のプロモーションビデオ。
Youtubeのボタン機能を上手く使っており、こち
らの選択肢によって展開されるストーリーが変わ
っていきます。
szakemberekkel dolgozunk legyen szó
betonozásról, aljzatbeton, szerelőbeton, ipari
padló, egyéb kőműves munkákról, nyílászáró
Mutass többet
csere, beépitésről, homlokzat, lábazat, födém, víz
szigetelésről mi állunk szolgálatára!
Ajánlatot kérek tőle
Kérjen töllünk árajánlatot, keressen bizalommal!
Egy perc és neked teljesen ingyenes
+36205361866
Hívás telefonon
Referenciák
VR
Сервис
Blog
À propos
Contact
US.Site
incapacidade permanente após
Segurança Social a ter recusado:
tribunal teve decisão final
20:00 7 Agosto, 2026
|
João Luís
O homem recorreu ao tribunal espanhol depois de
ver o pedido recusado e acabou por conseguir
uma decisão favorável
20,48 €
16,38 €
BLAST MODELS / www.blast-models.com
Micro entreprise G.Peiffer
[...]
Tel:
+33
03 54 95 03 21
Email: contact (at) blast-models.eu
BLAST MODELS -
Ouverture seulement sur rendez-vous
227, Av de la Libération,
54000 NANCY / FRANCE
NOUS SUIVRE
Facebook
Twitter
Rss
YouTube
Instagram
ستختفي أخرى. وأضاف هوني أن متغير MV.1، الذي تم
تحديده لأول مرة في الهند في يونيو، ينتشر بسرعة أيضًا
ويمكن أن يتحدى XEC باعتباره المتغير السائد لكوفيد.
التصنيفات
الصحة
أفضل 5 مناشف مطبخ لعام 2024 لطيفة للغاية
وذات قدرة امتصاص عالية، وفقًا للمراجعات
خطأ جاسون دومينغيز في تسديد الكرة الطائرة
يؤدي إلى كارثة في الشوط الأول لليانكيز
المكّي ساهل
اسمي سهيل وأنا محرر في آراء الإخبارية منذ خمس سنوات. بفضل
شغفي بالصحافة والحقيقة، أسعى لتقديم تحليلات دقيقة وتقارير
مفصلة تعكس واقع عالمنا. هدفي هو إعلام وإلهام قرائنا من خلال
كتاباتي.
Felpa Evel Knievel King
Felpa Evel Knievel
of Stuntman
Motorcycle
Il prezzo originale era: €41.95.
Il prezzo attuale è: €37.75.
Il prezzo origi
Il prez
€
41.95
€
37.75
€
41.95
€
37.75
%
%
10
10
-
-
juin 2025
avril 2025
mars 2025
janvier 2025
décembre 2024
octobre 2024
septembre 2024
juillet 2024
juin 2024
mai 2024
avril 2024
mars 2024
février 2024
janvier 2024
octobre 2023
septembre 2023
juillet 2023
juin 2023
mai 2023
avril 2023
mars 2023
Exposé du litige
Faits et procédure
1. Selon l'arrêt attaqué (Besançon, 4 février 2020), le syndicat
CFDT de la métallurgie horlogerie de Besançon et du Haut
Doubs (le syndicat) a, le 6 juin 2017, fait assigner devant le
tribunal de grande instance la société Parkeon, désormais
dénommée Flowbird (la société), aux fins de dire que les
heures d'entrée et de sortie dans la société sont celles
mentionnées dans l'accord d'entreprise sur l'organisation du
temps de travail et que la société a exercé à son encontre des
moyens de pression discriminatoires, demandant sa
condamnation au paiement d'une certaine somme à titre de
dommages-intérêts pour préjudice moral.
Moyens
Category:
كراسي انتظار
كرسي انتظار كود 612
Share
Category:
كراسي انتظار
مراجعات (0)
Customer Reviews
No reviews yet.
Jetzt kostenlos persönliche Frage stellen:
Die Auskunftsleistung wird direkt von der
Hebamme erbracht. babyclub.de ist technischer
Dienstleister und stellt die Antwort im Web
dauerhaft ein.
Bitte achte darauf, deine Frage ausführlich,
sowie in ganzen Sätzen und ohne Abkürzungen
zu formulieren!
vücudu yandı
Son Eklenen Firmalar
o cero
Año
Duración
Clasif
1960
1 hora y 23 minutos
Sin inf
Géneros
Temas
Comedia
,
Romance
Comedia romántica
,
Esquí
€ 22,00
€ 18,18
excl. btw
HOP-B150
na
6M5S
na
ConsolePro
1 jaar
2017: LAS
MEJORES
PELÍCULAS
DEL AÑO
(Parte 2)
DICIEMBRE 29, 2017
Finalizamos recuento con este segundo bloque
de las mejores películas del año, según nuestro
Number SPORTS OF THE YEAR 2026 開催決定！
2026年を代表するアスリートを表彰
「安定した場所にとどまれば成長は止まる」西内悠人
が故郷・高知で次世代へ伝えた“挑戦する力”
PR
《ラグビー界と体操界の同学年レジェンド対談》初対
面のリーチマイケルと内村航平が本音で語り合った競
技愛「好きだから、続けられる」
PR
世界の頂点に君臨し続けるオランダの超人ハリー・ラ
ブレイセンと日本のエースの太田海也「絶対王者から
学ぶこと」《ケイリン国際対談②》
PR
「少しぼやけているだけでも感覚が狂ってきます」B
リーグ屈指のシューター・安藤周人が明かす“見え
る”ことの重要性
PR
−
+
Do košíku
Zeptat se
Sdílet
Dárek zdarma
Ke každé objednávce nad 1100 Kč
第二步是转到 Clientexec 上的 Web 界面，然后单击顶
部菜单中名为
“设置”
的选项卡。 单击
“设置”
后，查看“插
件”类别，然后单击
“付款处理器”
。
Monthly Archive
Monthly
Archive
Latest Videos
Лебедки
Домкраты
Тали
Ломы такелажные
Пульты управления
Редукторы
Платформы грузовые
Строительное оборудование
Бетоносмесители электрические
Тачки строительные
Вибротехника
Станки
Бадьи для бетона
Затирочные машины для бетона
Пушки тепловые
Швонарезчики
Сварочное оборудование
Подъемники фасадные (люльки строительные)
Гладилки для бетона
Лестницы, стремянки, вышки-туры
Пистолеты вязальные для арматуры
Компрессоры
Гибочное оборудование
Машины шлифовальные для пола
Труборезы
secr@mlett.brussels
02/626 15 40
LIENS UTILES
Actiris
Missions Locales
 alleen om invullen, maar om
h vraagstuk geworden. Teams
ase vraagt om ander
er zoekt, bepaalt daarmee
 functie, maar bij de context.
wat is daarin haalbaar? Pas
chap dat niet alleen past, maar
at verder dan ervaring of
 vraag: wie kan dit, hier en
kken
*****
:: ACTIVITY ::
Repeat the stretch from the start of the entries through the line containing "O homem recorreu", including that line, copying each line unchanged.

:: TASK SOLUTION ::
のプロモーションビデオ。
Youtubeのボタン機能を上手く使っており、こち
らの選択肢によって展開されるストーリーが変わ
っていきます。
szakemberekkel dolgozunk legyen szó
betonozásról, aljzatbeton, szerelőbeton, ipari
padló, egyéb kőműves munkákról, nyílászáró
Mutass többet
csere, beépitésről, homlokzat, lábazat, födém, víz
szigetelésről mi állunk szolgálatára!
Ajánlatot kérek tőle
Kérjen töllünk árajánlatot, keressen bizalommal!
Egy perc és neked teljesen ingyenes
+36205361866
Hívás telefonon
Referenciák
VR
Сервис
Blog
À propos
Contact
US.Site
incapacidade permanente após
Segurança Social a ter recusado:
tribunal teve decisão final
20:00 7 Agosto, 2026
|
João Luís
O homem recorreu ao tribunal espanhol depois de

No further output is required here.